Thinking back to my example:
- Preparation is critical. The first thing I chould have done a week into the headache was prepare for my next appointment. I could have researched spinal headaches and possible solutions to them.
- Build trust. This is less relevant because oncologists don’t have to trust you necessarily, but they have to recognize you want to be listened to. So, I would revise this to be build rapport (consistent habit of having reliable and trustworthy communication between the two of you) so they are accustomed to your interest in being heard.
- Have a best alternative. If you find an optimal solution (ex: for my spinal headache, the optimal solution was an epidural blood patch), sometimes that optimal solution is not possible due to external factors (ex: I couldn’t get the blood patch right away because I was not in remission and they did not want to risk spreading leukemia from my blood into my spinal fluid - which had been cleared of cancer). Therefore, it’s important to have other alternatives. For me, this could have meant I would ask for better pain medication or a meeting with a pain specialist who could suggest alternative options.
- Good communication is crucial. This is intertwined with #2. Good communication means clearly conveying what your wishes are and also taking into account what the other party says. You can refer to my previous post on communication skills for a more in-depth description of what is involved in good communication.
- Personality factors are key. If you are a teenage girl trying to negotiate with an older oncologist who may be nice but is one of those not-so-social scientific types who isn’t very good at seeing outside his/her oncology box, you are at a bit of a disadvantage. Understanding the personality of who you are trying to talk to can help you tailor your communication to be more understandable to him/her. For example, if 13 year old me wanted to negotiate with my older, not-so-social, scientific type oncologist, I might be more effective if I am armed with arguments involving the use of my solution for other similar cases or if I present multiple alternative solutions to my problem. Honestly I wish this wasn’t necessary but when talking with some doctors, it definitely is.
- Know how to handle difficult negotiations. This is a bit vague so I’ll clarify related to how I understand it: if you’re doctor doesn’t accept the course of action you’d like, or any of the alternatives you presented (either on one occasion or several times in a row) you are in the middle of a difficult negotiation. From there your two choices are to ask for a second opinion from a different oncologist or to ask for a different oncologist to manage your care entirely. My family chose the second of these two choices about 3 months into my treatment when too many difficult negotiations had accumulated. Remember, you are assigned an oncologist based on your type of cancer and which of them is available to take on new patients when you are diagnosed, so you are entitled to ask for a different one if you are repeatedly displeased with the care you are currently receiving.

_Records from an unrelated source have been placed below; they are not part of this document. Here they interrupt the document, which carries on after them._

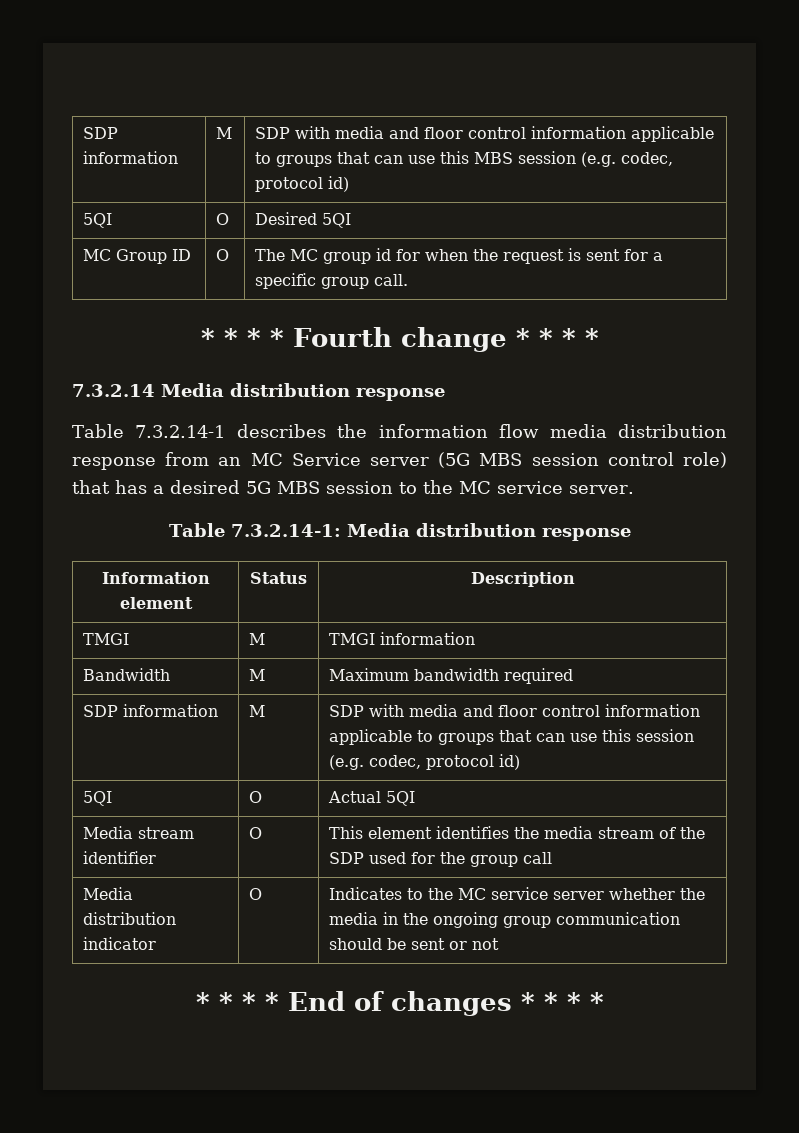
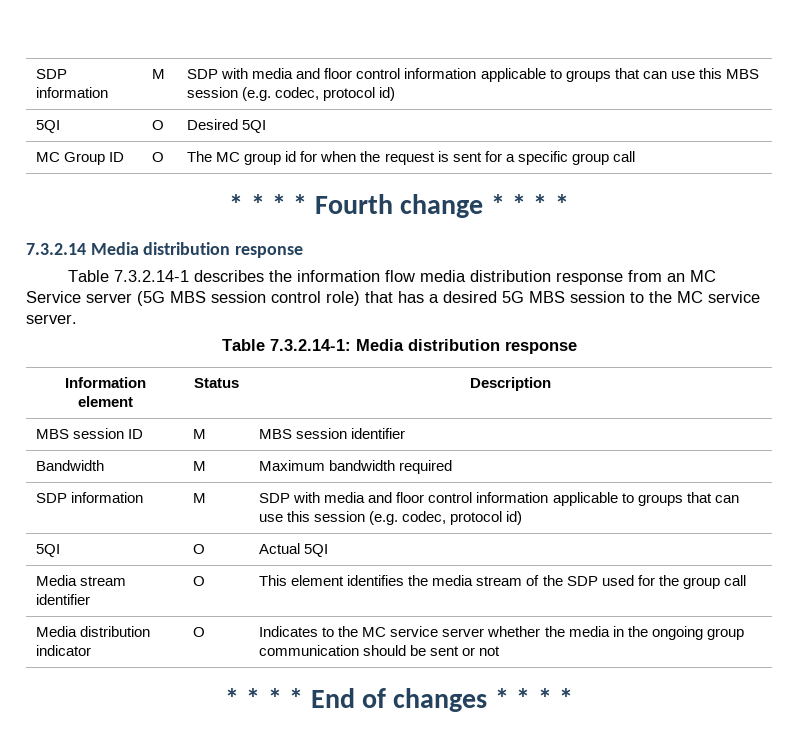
[374,274,409,286] call. -> [612,151,635,162] call
[83,633,130,645] [249,633,266,645] [329,632,476,645] TMGI | M | TMGI information -> [36,428,144,439] [193,429,207,439] [259,428,406,439] MBS session ID | M | MBS session identifier

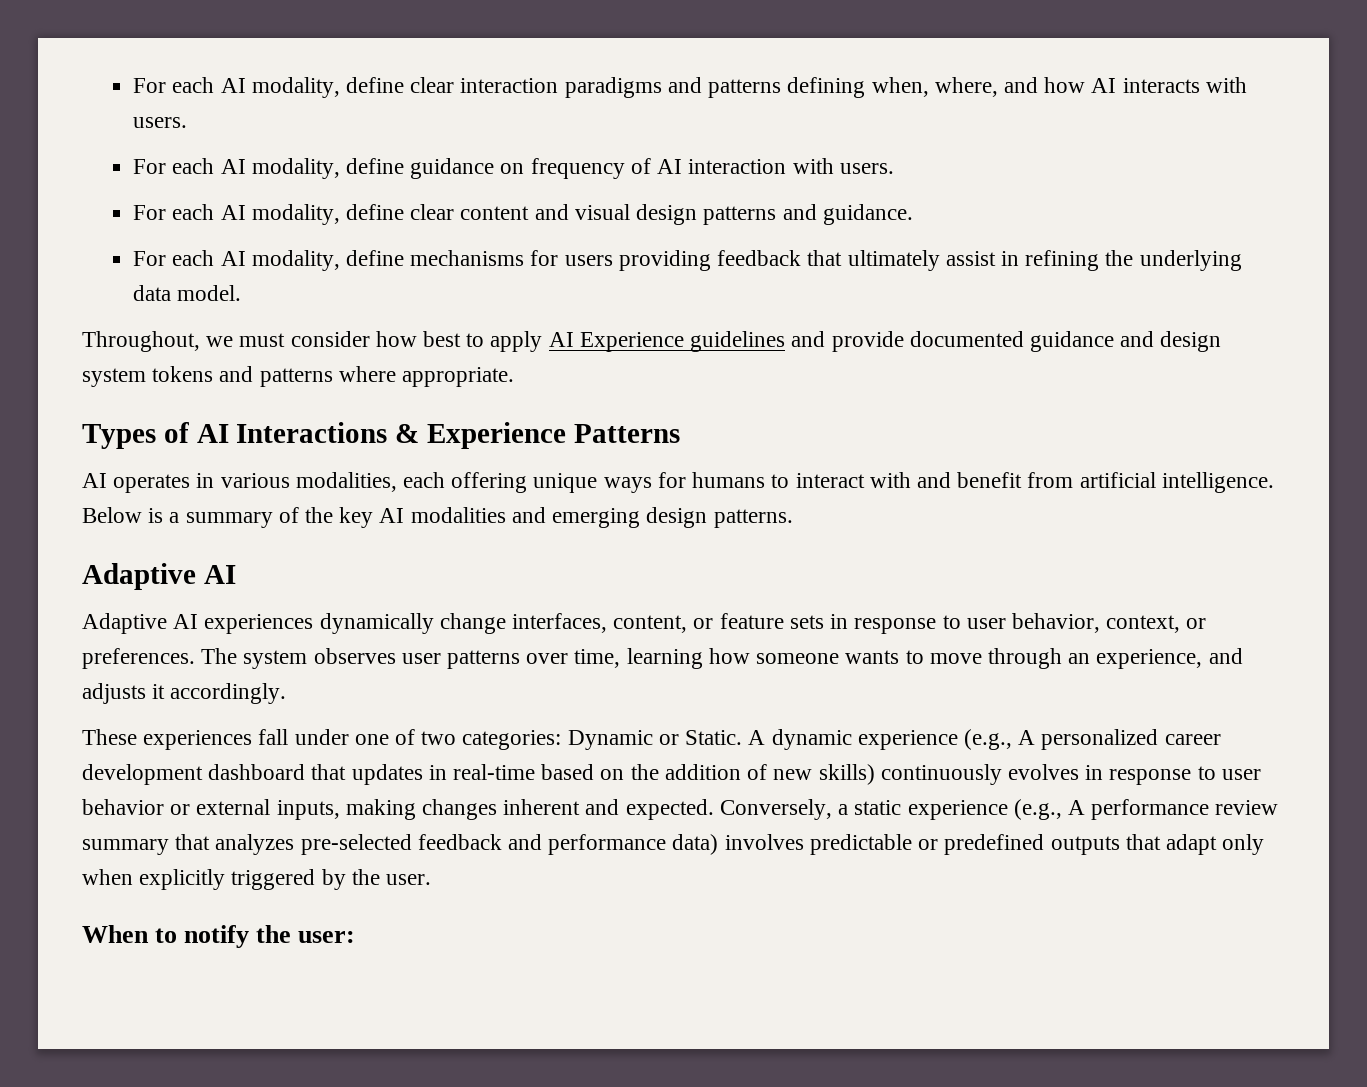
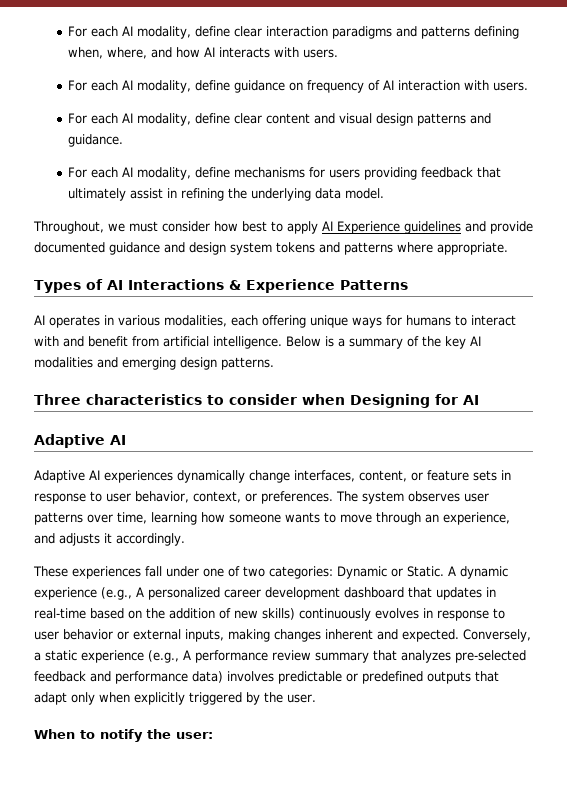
(793, 518) none -> [34,394,479,408] // Three characteristics to consider when Designing for AI

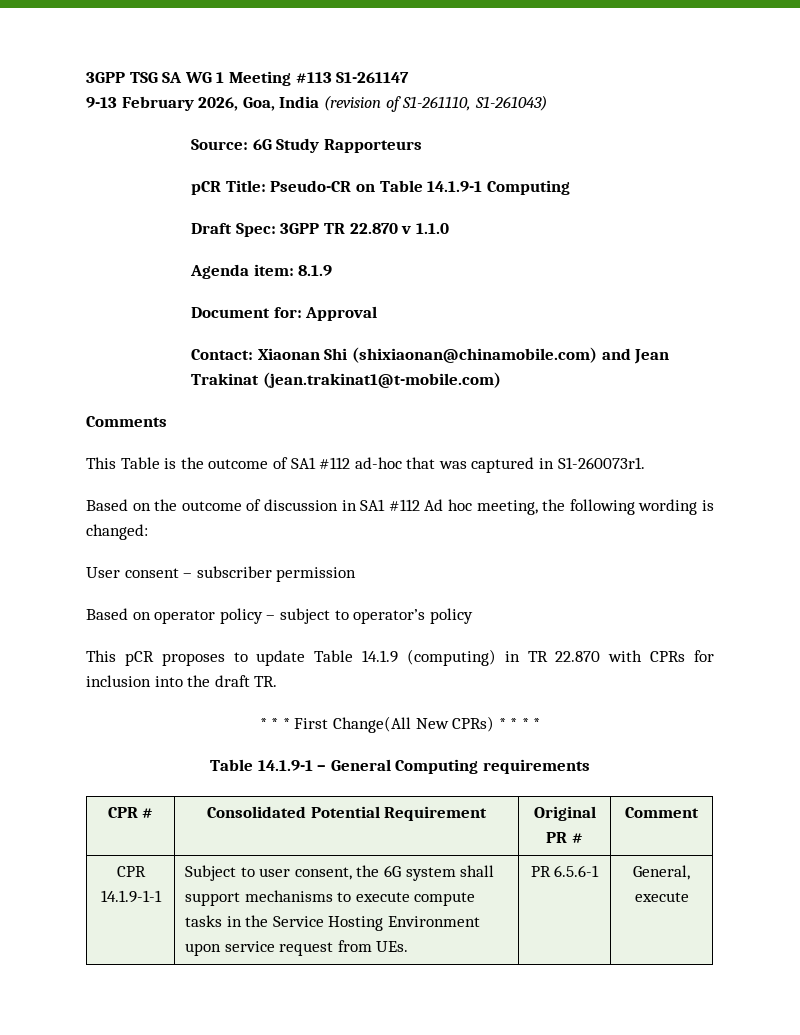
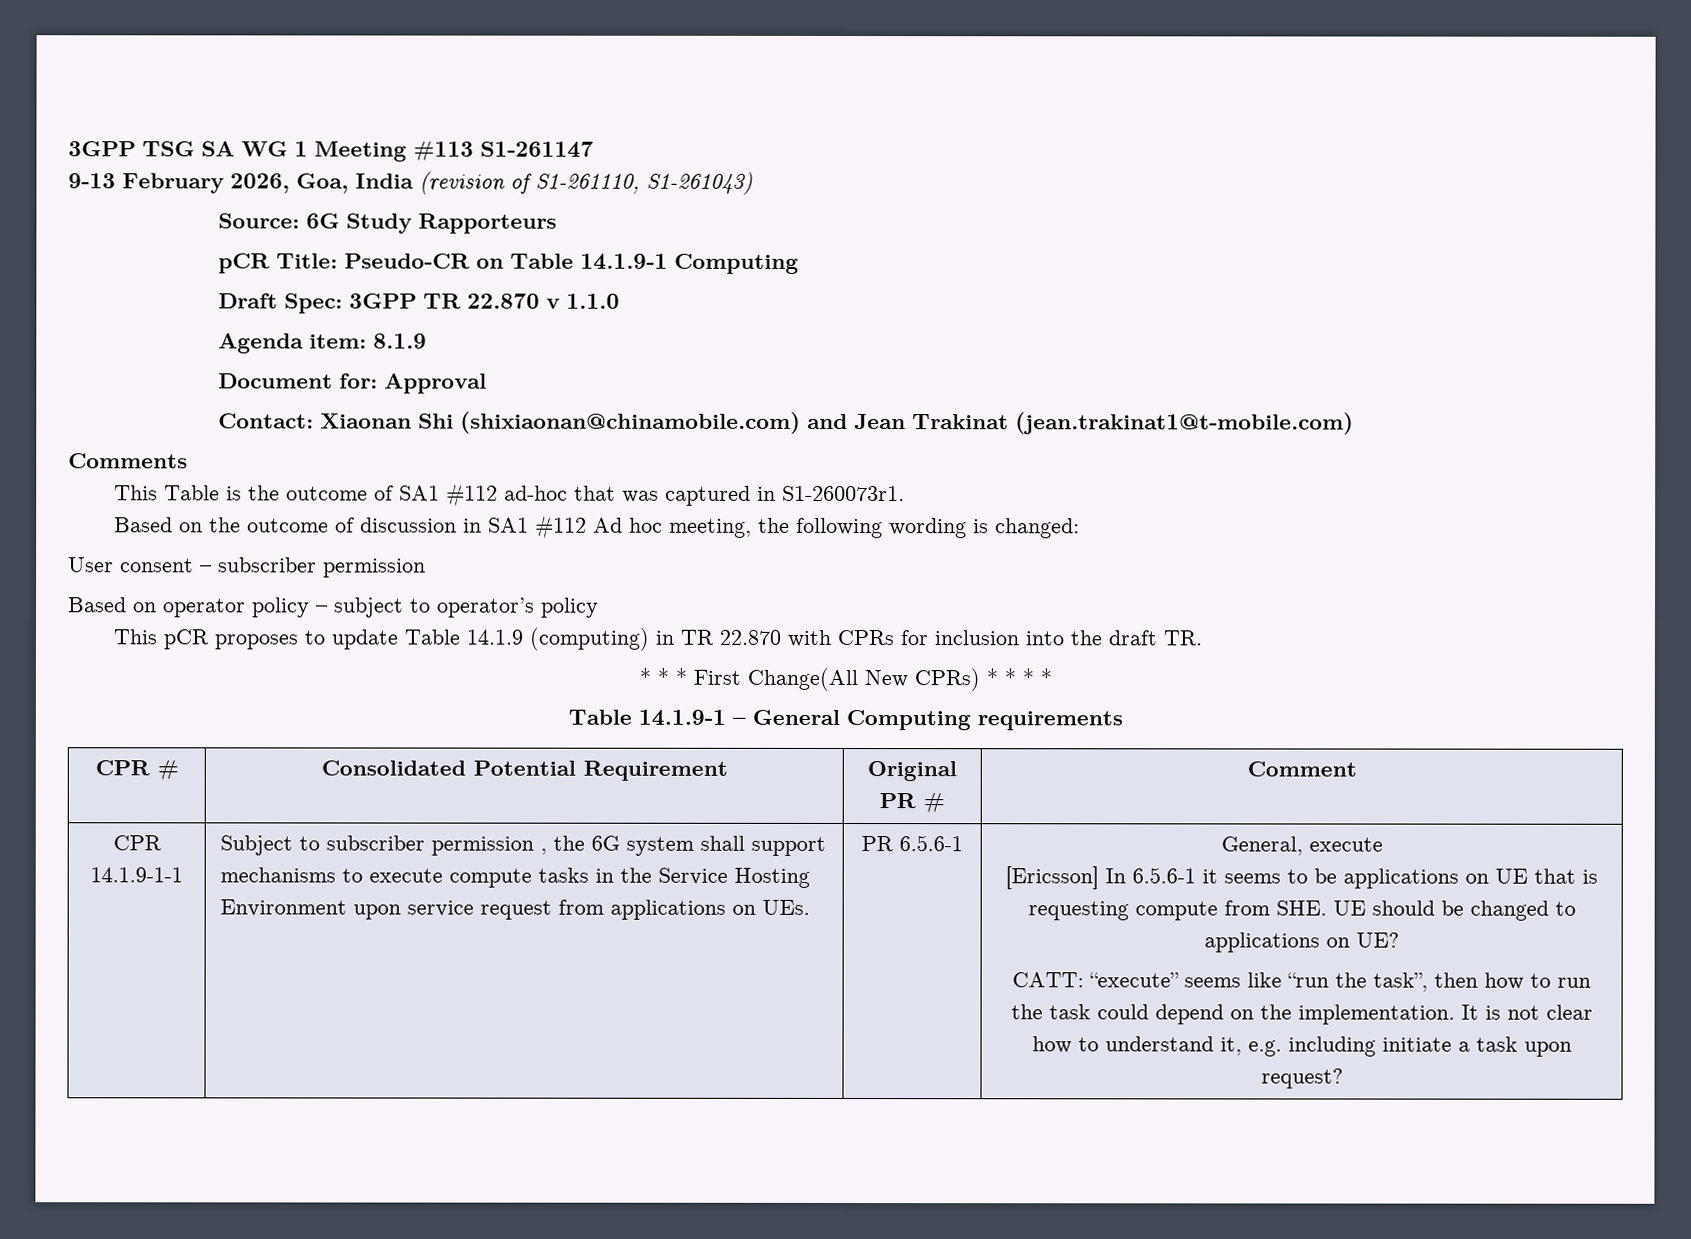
[259,867,352,880] user consent, -> [325,835,547,856] subscriber permission ,
(372, 946) none -> [609,899,756,920] applications on
(689, 897) none -> [1005,866,1598,890] [1027,900,1576,921] [1204,932,1399,953] [1012,972,1591,992] [1010,1004,1593,1025] [1031,1036,1572,1057] [1260,1068,1343,1089] // [Ericsson] In 6.5.6-1 it seems to be applications on UE that is requesting compute from SHE. UE should be changed to applications on UE? // CATT: “execute” seems like “run the task”, then how to run the task could depend on the implementation. It is not clear how to understand it, e.g. including initiate a task upon request?

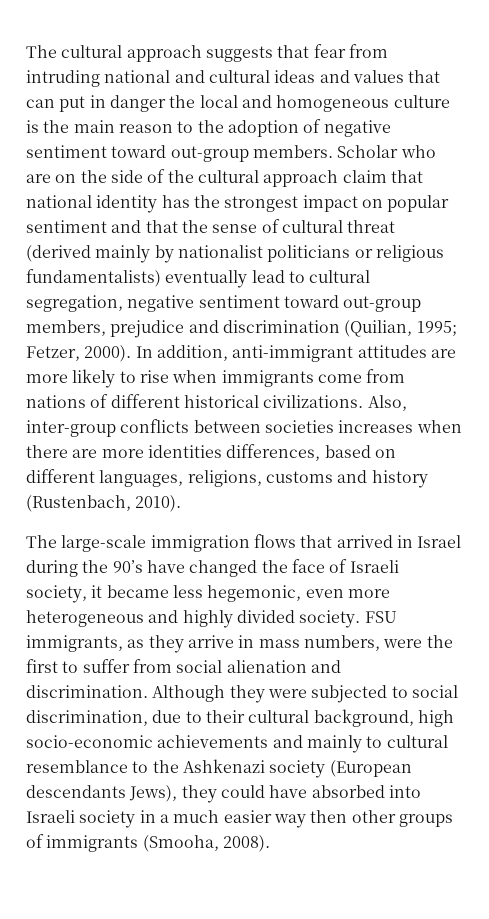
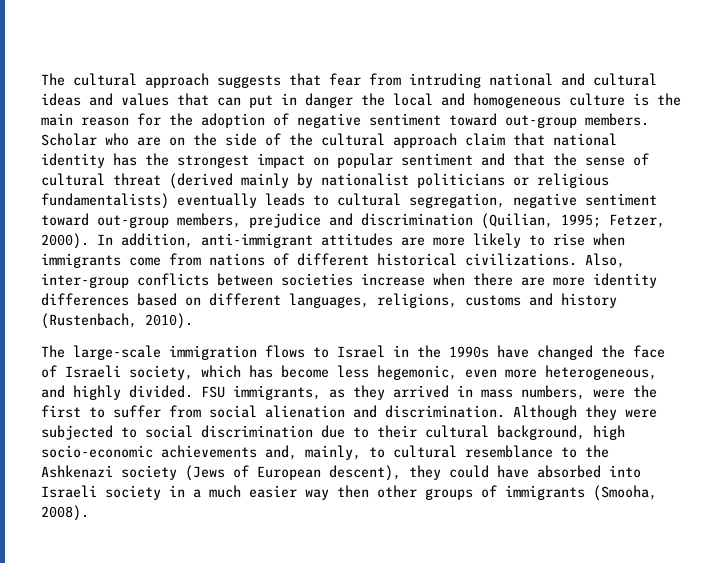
[177,121,194,133] to -> [137,113,161,126] for
[251,270,285,283] lead -> [265,193,305,206] leads
[338,420,414,433] increases -> [361,273,425,286] increase
[147,444,321,461] identities differences, -> [593,273,657,288] [41,293,129,306] identity differences
[300,535,462,548] [26,560,143,577] that arrived in Israel during the 90’s -> [313,345,489,358] to Israel in the 1990s
[91,585,169,598] it became -> [201,365,329,378] which has become
[26,610,144,627] heterogeneous -> [545,365,657,380] heterogeneous,
[236,610,361,628] divided society. -> [129,385,193,398] divided.
[187,635,234,648] arrive -> [393,385,449,398] arrived
[26,710,148,726] discrimination, -> [201,425,313,438] discrimination
[272,735,362,753] and mainly -> [265,445,361,460] and, mainly,
[329,760,412,777] [26,785,178,802] (European descendants Jews), -> [185,465,401,481] (Jews of European descent),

- Practice and get feedback and know how to improve. You can practice negotiation with friends or family members. This will help boost your confidence in your negotiation skills and their feedback may be useful in helping you negotiate most effectively.
You are in the driver’s seat when it comes to your health. If you don’t like what is happening with your care, or if there is a lack of action related to an issue that’s important to you, advocate for improvement by negotiating until you receive an outcome acceptable to you.